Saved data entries
-------------------------

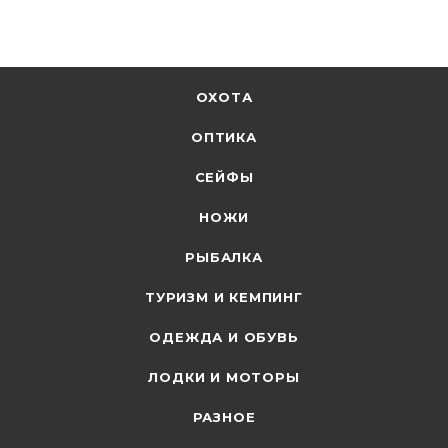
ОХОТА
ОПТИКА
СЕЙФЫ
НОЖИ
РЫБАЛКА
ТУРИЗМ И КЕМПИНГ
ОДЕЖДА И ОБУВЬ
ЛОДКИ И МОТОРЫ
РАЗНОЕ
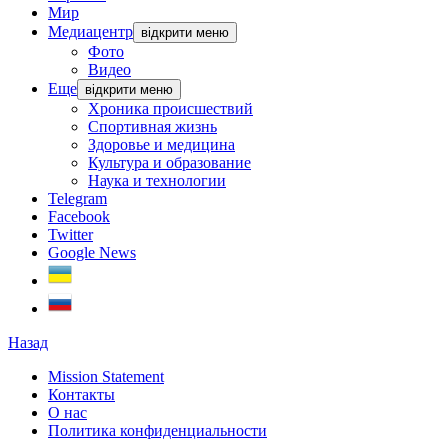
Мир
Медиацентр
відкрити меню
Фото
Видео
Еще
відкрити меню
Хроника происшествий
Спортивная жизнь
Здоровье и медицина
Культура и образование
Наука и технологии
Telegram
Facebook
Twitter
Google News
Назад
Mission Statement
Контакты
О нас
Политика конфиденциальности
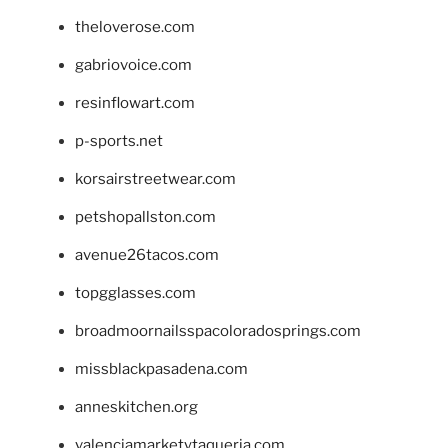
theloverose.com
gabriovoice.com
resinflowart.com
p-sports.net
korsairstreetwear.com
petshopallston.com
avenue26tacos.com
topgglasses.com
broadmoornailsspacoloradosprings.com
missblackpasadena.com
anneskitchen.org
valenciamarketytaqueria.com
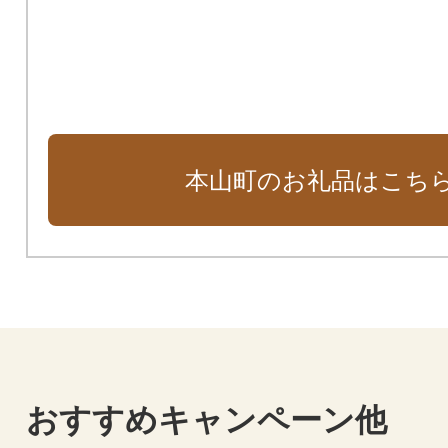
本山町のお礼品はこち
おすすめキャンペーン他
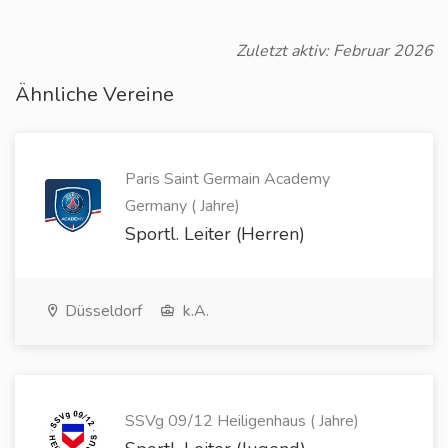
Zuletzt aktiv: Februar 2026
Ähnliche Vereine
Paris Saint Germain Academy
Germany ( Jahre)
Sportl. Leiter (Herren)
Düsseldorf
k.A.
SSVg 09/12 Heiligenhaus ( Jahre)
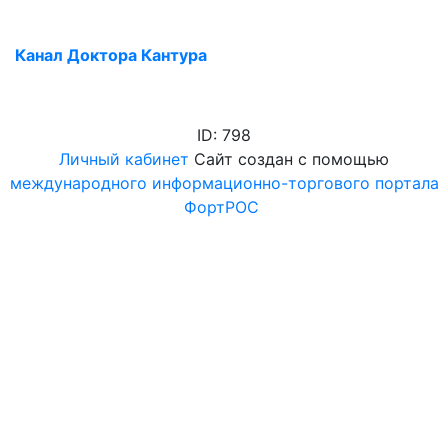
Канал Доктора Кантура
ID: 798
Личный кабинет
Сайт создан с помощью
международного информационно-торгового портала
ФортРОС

-------------------------

▶ [Task to complete]: The answer should consist of every line above, exact and free of images.

▶ [Solution to this task]:
ОХОТА
ОПТИКА
СЕЙФЫ
НОЖИ
РЫБАЛКА
ТУРИЗМ И КЕМПИНГ
ОДЕЖДА И ОБУВЬ
ЛОДКИ И МОТОРЫ
РАЗНОЕ
Мир
Медиацентр
відкрити меню
Фото
Видео
Еще
відкрити меню
Хроника происшествий
Спортивная жизнь
Здоровье и медицина
Культура и образование
Наука и технологии
Telegram
Facebook
Twitter
Google News
Назад
Mission Statement
Контакты
О нас
Политика конфиденциальности
theloverose.com
gabriovoice.com
resinflowart.com
p-sports.net
korsairstreetwear.com
petshopallston.com
avenue26tacos.com
topgglasses.com
broadmoornailsspacoloradosprings.com
missblackpasadena.com
anneskitchen.org
valenciamarketytaqueria.com
本山町のお礼品はこち
おすすめキャンペーン他
Zuletzt aktiv: Februar 2026
Ähnliche Vereine
Paris Saint Germain Academy
Germany ( Jahre)
Sportl. Leiter (Herren)
Düsseldorf
k.A.
SSVg 09/12 Heiligenhaus ( Jahre)
Канал Доктора Кантура
ID: 798
Личный кабинет
Сайт создан с помощью
международного информационно-торгового портала
ФортРОС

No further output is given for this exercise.